The Tale of the iMac

Joan's iMac turned ten years old in 2018, and early this year we decided it was finally time to upgrade from Snow Leopard (OS X 10.6) to El Capitan, (10.11), the last macOS release that supports this generation of iMacs. An old operating system meant old versions of apps, which meant more and more web pages and other features just didn't work any more.
The 24" iMac of 2008.
After the upgrade, the computer was incredibly slow. Painfully slow. I tried various remedies suggested on the internet, but to no effect.

Typically a large slowdown indicates that the hard drive is starting to fail, but the coincidence of it happening simultaneously with the upgrade left us uncertain. Still, at ten years old, it was beyond time to replace the original hard drive, so we decided to replace the old spinning-disk hard drive with an SSD (Solid State Device) -- no moving parts to fail. Plus that would also help the speed issue ... maybe.

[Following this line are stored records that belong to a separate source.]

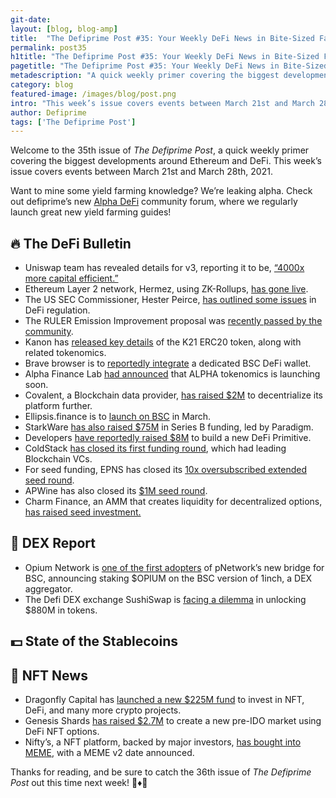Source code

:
 ```yaml
---
git-date:
layout: [blog, blog-amp]
title:  "The Defiprime Post #35: Your Weekly DeFi News in Bite-Sized Fashion"
permalink: post35
h1title: "The Defiprime Post #35: Your Weekly DeFi News in Bite-Sized Fashion"
pagetitle: "The Defiprime Post #35: Your Weekly DeFi News in Bite-Sized Fashion"
metadescription: "A quick weekly primer covering the biggest developments around Ethereum and DeFi. This week’s issue covers events between March 21st and March 28th, 2021"
category: blog
featured-image: /images/blog/post.png
intro: "This week’s issue covers events between March 21st and March 28th, 2021"
author: Defiprime
tags: ['The Defiprime Post']
---
```


Welcome to the 35th issue of _The Defiprime Post_, a quick weekly primer covering the biggest developments around Ethereum and DeFi. This week’s issue covers events between March 21st and March 28th, 2021.

Want to mine some yield farming knowledge? We’re leaking alpha. Check out defiprime’s new [Alpha DeFi](https://alpha.defiprime.com/c/yield-farming/6) community forum, where we regularly launch great new yield farming guides!


## 🔥 The DeFi Bulletin

*   Uniswap team has revealed details for v3, reporting it to be, [“4000x more capital efficient.”](https://www.theblockcrypto.com/post/99100/uniswap-v3-capital-efficiency-details-dex-ethereum)
*   Ethereum Layer 2 network, Hermez, using ZK-Rollups, [has gone live](https://www.theblockcrypto.com/post/99191/hermez-network-mainnet-launch-ethereum-layer-2-zk-rollups).
*   The US SEC Commissioner, Hester Peirce, [has outlined some issues](https://www.ledgerinsights.com/sec-hester-peirce-outlines-defi-regulatory-issues/) in DeFi regulation. 
*   The RULER Emission Improvement proposal was [recently passed by the community](https://rulerprotocol.medium.com/ruler-tokenomics-updates-f3c07929a5dd).
*   Kanon has [released key details](https://kanondotart.medium.com/art-for-the-next-100-years-df25270583a5) of the K21 ERC20 token, along with related tokenomics.
*   Brave browser is to [reportedly integrate](https://cointelegraph.com/news/brave-browser-to-integrate-dedicated-binance-smart-chain-defi-wallet) a dedicated BSC DeFi wallet.
*   Alpha Finance Lab [had announced](https://blog.alphafinance.io/announcing-the-alpha-tokenomics-staking-and-more/?s=09) that ALPHA tokenomics is launching soon.
*   Covalent, a Blockchain data provider, [has raised $2M](https://www.theblockcrypto.com/post/99202/blockchain-data-provider-covalent-2-million-decentralize-platform) to decentrialize its platform further.
*   Ellipsis.finance is to [launch on BSC](https://ellipsisfinance.medium.com/introducing-ellipsis-finance-735cba834e91) in March.
*   StarkWare [has also raised $75M](https://www.theblockcrypto.com/post/99211/starkware-funding-round-ethereum-paradigm) in Series B funding, led by Paradigm.
*   Developers [have reportedly raised $8M](https://open.spotify.com/episode/79mmOob15srP8lqaSd3BH3) to build a new DeFi Primitive.
*   ColdStack [has closed its first funding round](https://medium.com/coldstack/coldstack-closes-first-investment-round-with-leading-blockchain-vcs-47036cd991ed), which had leading Blockchain VCs.
*   For seed funding, EPNS has closed its [10x oversubscribed extended seed round](https://medium.com/ethereum-push-notification-service/epns-closes-10x-oversubscribed-extended-seed-round-ae03c60ae0f8).
*   APWine has also closed its [$1M seed round](https://apwine.medium.com/apwine-1m-seed-round-closed-5735e10b5cd7). 
*   Charm Finance, an AMM that creates liquidity for decentralized options, [has raised seed investment.](https://medium.com/charmfinance/charm-raises-seed-investment-from-divergence-ventures-defiance-capital-and-delphi-ventures-1142b4c354bf)

## 💱 DEX Report

*   Opium Network is [one of the first adopters](https://medium.com/opium-network/staking-opium-on-bsc-version-of-1inch-df172382cbe4) of pNetwork’s new bridge for BSC, announcing staking $OPIUM on the BSC version of 1inch, a DEX aggregator. 
*   The Defi DEX exchange SushiSwap is [facing a dilemma](https://decrypt.co/62522/defi-exchange-sushiswap-faces-an-880-million-dilemma) in unlocking $880M in tokens.

## 💵 State of the Stablecoins


## 💎 NFT News

*   Dragonfly Capital has [launched a new $225M fund](https://www.theblockcrypto.com/linked/99557/dragonfly-capital-new-225-million-fund-defi-nft) to invest in NFT, DeFi, and many more crypto projects.
*   Genesis Shards [has raised $2.7M](https://cointelegraph.com/press-releases/genesis-shards-raises-27m-to-create-new-pre-ido-market-using-defi-nft-options) to create a new pre-IDO market using DeFi NFT options.
*   Nifty’s, a NFT platform, backed by major investors, [has bought into MEME](https://dontbuymeme.medium.com/niftys-backed-by-major-investors-buys-into-meme-v2-date-announced-5eba2867ff86), with a MEME v2 date announced.

Thanks for reading, and be sure to catch the 36th issue of _The Defiprime Post_ out this time next week! 👋♦️👋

After two months of procrastination, waiting for a slack time in use of the computer, I took the iMac to The Computer Store on a Monday afternoon. It received a fresh install of El Capitan, a 500GB SSD drive transplant (a non-trivial operation on a machine built before SSDs were around), and our old apps were all copied over. In many cases our app versions were frozen: they were so old that the usual upgrade paths weren't available any more, but the new apps in the Apple App Store wanted a later version of OS X than El Capitan. "Pages," the word-processing part of iWork '08, was a prime example of this. No upgrade path, and the program in the App Store wanted OS X 10.13 or higher! All the old programs were copied to the SSD for us.

We got a call late Wednesday afternoon that it was ready. Apprehensive but hopeful, I picked it up Thursday and we turned it on. Wonderfully improved; Joan took some timings:

The right-hand column is the speed-up factor.
I can definitely recommend The Computer Store. Thanks, Saed and James!